21/365 chroniques : En priorité, sinon rien

Il est exactement 21h57. D’habitude, ça fait une bonne heure que je suis calée sous la couette, lunettes sur le nez, bouquin dans les mains. En ce moment je suis dans « La zone du dehors » – merci Nono pour la recommandation même si mes nuits sont agitées après cette lecture, et en même temps c’est Damasio, son style, le fond…

Ce soir on a traîné, on a passé du temps à dîner tous les 4, à discuter à 2 pour parler de demain, de ce qu’on ne veut plus, de ce qu’on voudrait différent, de rêves.

Je me sentais un peu coupable de ne pas vous livrer une de ces promises chroniques. Le temps filait, je me suis reprise. Je souhaite avant tout ne manquer sous aucun prétexte ce rendez-vous hebdo avec moi-même et mes souvenirs. Ça me prend entre 15 et 40 minutes, et c’est chouette.

Ce soir je nous ai donné la priorité après 2 semaines bien chahutées. Mon 2ème pirate et moi, on a ouvert le bal en même temps, avec le même invité, celui que tout le monde aimerait ne pas avoir ni à sa table ni dans son lit, puis c’est mon 1er pirate qui s’y est collé. On en est à 3/4. Continuité pédagogique (médiatrices et segments… je n’y comprends rien ! Heureusement il reste le latin et l’espagnol, là je m’en sors). Quelques heures supplémentaires pour rattraper une semaine en moins dans le planning… et paf, il manque le maître du 2ème, faut s’organiser avec un aller-retour à l’école pour le récupérer. Et j’ai enchaîné avec mes deux petites mamies complètement perdues avec la dématérialisation de tout, les voilà en pleine fracture numérique mais tellement connectées humainement.
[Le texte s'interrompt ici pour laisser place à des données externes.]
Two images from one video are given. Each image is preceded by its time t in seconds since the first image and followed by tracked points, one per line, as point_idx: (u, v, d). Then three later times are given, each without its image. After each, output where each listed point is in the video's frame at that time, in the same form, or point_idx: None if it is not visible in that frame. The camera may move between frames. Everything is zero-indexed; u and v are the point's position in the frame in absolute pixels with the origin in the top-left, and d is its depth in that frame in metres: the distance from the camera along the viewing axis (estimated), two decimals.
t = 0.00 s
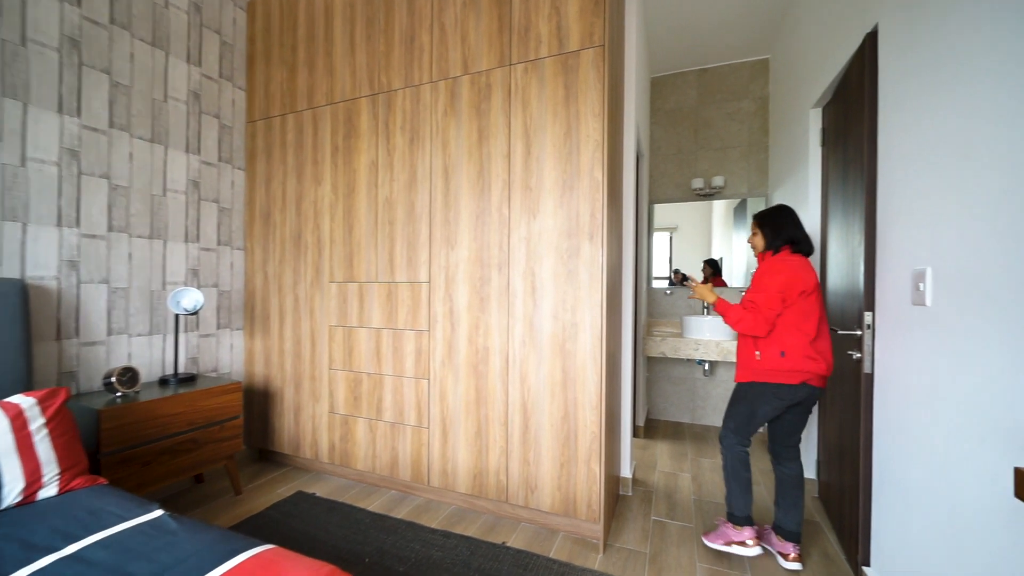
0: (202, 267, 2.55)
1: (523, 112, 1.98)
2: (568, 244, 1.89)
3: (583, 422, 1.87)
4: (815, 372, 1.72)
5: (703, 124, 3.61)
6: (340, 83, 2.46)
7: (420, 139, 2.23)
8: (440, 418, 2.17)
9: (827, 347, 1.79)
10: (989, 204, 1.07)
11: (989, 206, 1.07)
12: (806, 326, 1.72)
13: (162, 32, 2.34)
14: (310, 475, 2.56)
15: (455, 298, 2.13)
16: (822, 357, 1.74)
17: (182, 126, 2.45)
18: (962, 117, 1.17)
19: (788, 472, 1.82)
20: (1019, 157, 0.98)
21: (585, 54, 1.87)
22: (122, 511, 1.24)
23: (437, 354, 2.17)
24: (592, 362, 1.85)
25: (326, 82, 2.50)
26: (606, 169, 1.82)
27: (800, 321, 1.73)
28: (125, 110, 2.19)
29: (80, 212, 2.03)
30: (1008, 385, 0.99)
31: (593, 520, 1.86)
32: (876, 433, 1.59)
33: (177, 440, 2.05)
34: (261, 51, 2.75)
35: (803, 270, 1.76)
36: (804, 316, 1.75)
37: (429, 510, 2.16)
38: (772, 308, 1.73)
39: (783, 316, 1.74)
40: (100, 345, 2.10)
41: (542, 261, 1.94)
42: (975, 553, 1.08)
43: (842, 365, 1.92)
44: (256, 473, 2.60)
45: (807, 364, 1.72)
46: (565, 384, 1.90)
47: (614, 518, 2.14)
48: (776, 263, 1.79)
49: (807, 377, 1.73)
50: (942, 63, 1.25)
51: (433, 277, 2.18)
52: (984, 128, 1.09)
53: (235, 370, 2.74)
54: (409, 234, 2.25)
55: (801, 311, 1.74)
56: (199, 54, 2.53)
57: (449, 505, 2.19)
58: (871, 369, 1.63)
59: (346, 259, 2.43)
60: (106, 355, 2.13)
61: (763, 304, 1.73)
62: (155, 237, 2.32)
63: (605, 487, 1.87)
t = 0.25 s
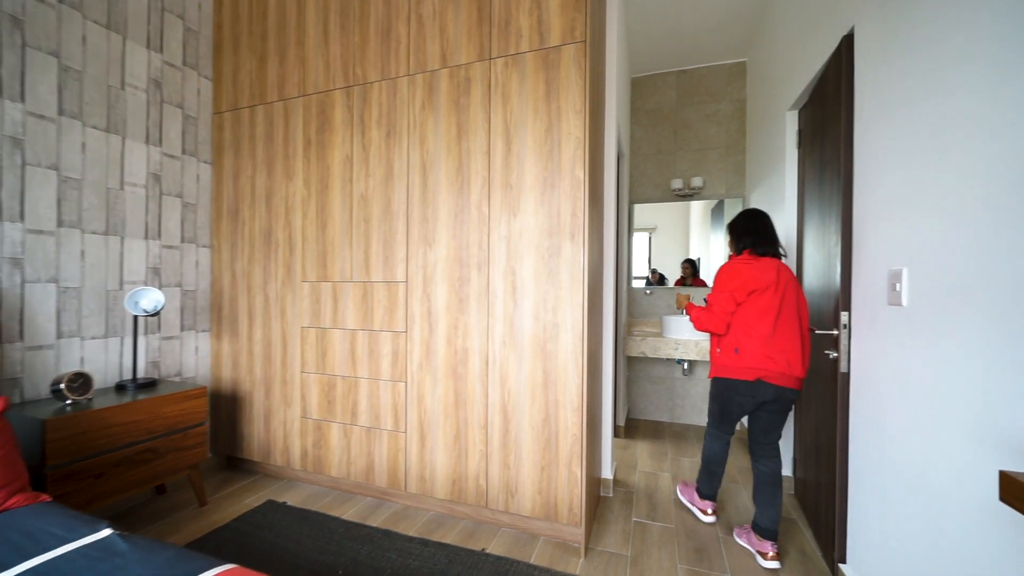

Semaine pro on s’organisera entre mamans.
Mon amie Clara l’écrivait aujourd’hui, on n’a pas la tête à ça. Parce qu’au fond, on sait ce qui est important, on essaye de jongler alors qu’on devrait être autorisé à n’être qu’à un seul et même endroit, pour une seule et même cause. J’ai souvent dans ma vie d’entrepreneure donné la priorité à ce que je croyais être important. Au fil des années, j’ai appris, et maintenant je suis présente pour ce qui compte en priorité. Sans culpabilité, j’ai appris à choisir avec mon cœur, à lâcher prise sur le dehors, pour rester en dedans, là où je suis bien, avec ceux qui comptent. Priorité number 1.